Privacy = like a glass toilet cubicle with 360° live feed cameras.

Security = are you kidding?

Delete it.


It was great until Facebook Inc bought it. It still remains a pretty secure service, is encrypted by default, and it’s popularity is very high. The upcoming changes in May will break it just like all the other Facebook projects though. It requires a phone number to sign up in any case, so privacy = not good enough for us.


Privacy = deteriorating fast.

Security = still quite good.

Move away as soon as you can convince your friends and family to do so.


We didn’t realize it still existed until compiling this list… sorry. Due to all the competition in recent years it has fallen down the wayside, and most certainly has less development / funding in security. We didn’t really look further, since it asks for a ton of data upon sign up anyway. You can read more here.


Privacy = nope.

Security = nope.

Not recommended.


As with Viber, it’s time has passed and it has almost been fully replaced with Microsoft Teams now, which is Microsoft, so privacy = not much better than Facebook. Be prepared to give you phone number, email, date of birth, and a blood sample while you sign up for Teams once they phase out Skype...


Privacy = nope.

Security = pretty bad.

Not recommended.


Actually this has pretty decent security, but is not encrypted end to end, and privacy is definitely questionable… Don’t bother.


Privacy = nope.

Security = decent.

Not recommended.


As this is a paid service it differs from the other in this list.
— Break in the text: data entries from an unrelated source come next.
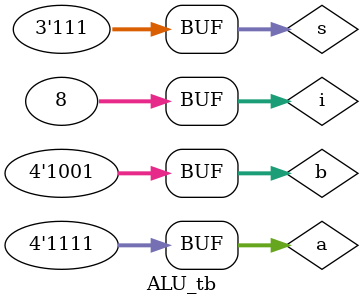
<source format=v>
`timescale 1ns / 1ps


module ALU_4_bit(
    input [2:0] s,
    input [3:0] a,b,
    output reg [7:0] out
    
    );
    
    always@(*)
    case(s)
        3'b000: out <= a + b;
        3'b001: out <= a - b;
        3'b010: out <= a * b;
        3'b011: out <= a / b;
        3'b100: out <= a & b;
        3'b101: out <= a ^ b;
        3'b110: out <= a | b;
        3'b111: out <= a << b;
        endcase
     
        
    
endmodule

module ALU_tb;
reg [2:0] s;
reg [3:0] a,b;
wire [7:0] out;
integer i=0;
ALU_4_bit al(s,a,b,out);
initial begin
a = 15; b = 9; s =0;
for(i=0; i<8; i=i+1)
    #5 s = i;

end




endmodule

</source>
It has had mixed reviews, but overall is actually pretty secure. The main downside is trying to get people to use it since it’s a paid service. Good luck with that in this day and age with all the freeloaders. It’s also not a very catchy name… especially for anyone outside the Germanic / Anglophone speaking world.


Privacy = good.

Security = good.

Recommended if you can convince people to use it.


A lack of transparency, security issues in the past, and doubts over privacy, have hampered this apps efforts, although it’s a relatively popular app in Europe still. It can’t compete with Signal in terms of encryption, so not one we recommend. It also asks for data when signing up, and logs some use.


Privacy = questionable.

Security = decent.

Not really recommended, although it has improved.
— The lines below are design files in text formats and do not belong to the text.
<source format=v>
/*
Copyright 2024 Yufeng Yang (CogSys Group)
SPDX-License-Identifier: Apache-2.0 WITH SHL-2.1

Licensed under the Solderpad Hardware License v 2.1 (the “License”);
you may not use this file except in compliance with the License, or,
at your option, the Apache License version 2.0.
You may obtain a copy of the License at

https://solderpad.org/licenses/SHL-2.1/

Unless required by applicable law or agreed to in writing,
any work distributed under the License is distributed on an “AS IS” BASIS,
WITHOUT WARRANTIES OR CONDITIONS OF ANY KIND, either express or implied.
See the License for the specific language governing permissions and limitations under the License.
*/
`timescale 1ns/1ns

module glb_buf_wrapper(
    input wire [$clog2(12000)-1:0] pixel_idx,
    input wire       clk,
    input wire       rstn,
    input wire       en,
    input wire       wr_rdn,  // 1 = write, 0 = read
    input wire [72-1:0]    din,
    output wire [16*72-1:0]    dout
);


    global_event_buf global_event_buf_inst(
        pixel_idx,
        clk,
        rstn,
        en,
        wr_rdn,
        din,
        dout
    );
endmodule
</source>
Hugely popular with gamers and tech geeks, but it has been hacked many times or used to propagate malware (here) and is not end to end encrypted. So nope.


Privacy = the FBI will probably send you a friend request.

Security = hell no.

Not recommended for private communications.
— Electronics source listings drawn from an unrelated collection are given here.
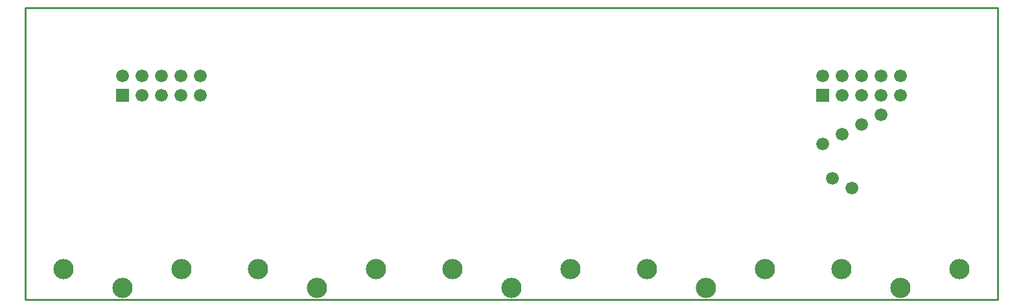
<source format=gts>
%FSLAX24Y24*%
%MOIN*%
G70*
G01*
G75*
G04 Layer_Color=8388736*
%ADD10C,0.0120*%
%ADD11C,0.0100*%
%ADD12C,0.1000*%
%ADD13C,0.0620*%
%ADD14R,0.0620X0.0620*%
%ADD15C,0.0200*%
%ADD16C,0.0060*%
%ADD17C,0.1040*%
%ADD18C,0.0660*%
%ADD19R,0.0660X0.0660*%
D11*
X0Y0D02*
Y15000D01*
X50000Y0D02*
Y15000D01*
X0D02*
X50000D01*
X0Y0D02*
X50000D01*
D17*
X8031Y1584D02*
D03*
X1969D02*
D03*
X5000Y600D02*
D03*
X18032Y1584D02*
D03*
X11968D02*
D03*
X15000Y600D02*
D03*
X38031Y1584D02*
D03*
X31969D02*
D03*
X35000Y600D02*
D03*
X28031Y1584D02*
D03*
X21969D02*
D03*
X25000Y600D02*
D03*
X48032Y1584D02*
D03*
X41968D02*
D03*
X45000Y600D02*
D03*
D18*
X8000Y11500D02*
D03*
X5000D02*
D03*
X6000Y10500D02*
D03*
Y11500D02*
D03*
X7000Y10500D02*
D03*
Y11500D02*
D03*
X8000Y10500D02*
D03*
X9000D02*
D03*
Y11500D02*
D03*
X44000D02*
D03*
X41000D02*
D03*
X42000Y10500D02*
D03*
Y11500D02*
D03*
X43000Y10500D02*
D03*
Y11500D02*
D03*
X44000Y10500D02*
D03*
X45000D02*
D03*
Y11500D02*
D03*
X44000Y9500D02*
D03*
X43000Y9000D02*
D03*
X41000Y8000D02*
D03*
X42500Y5750D02*
D03*
X42000Y8500D02*
D03*
X41500Y6250D02*
D03*
D19*
X5000Y10500D02*
D03*
X41000D02*
D03*
M02*

</source>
Although not the same as the apps listed above, since it uses audio to transfer messages, it’s become popular fast. Clubhouse has already made an absolute clusterfuck of their security, privacy, and data practices, here, and we’d be surprised if it’s around for long.


Privacy = about as private as a monkey in a glass cage in Beijing zoo.

Security = diabolical.

Not recommended at all.

final verdict

The thing to main takeaway from this is that there is no such thing as the perfect messenger. It all comes down to what you are looking for, some like Telegram because of the social aspect, others like WhatsApp since all their friends are on it, others use Google or Skype because they are familiar with the names. But from a pure security standpoint, you have only two choices: Signal or Session. We love Session and it’s potential to blow everything else out the water, but otherwise Signal is your fail safe.

So here’s our final ranking:

1. Session

2. Signal

(Then there is a huge gap)

3. Threema (if you’re willing to pay)

4. Wire

5. WhatsApp (for now)

6. Telegram (as long as you change some settings)

7. Google Meet

8. Skype

9. Viber

10. Discord

11. Clubhouse

12. FB Messenger

Hopefully this article has given you a brief idea of what's out there, but as always, do your own research and make your own decisions.

And if you don’t need an actual messenger, then look no further than Protonmail. We use Protonmail, Session, and Signal for all our communications, and we value the efforts put in by the developers and their communities to fight for security and privacy. We also look forward to see more services taking advantage of decentralized blockchain tech in the future.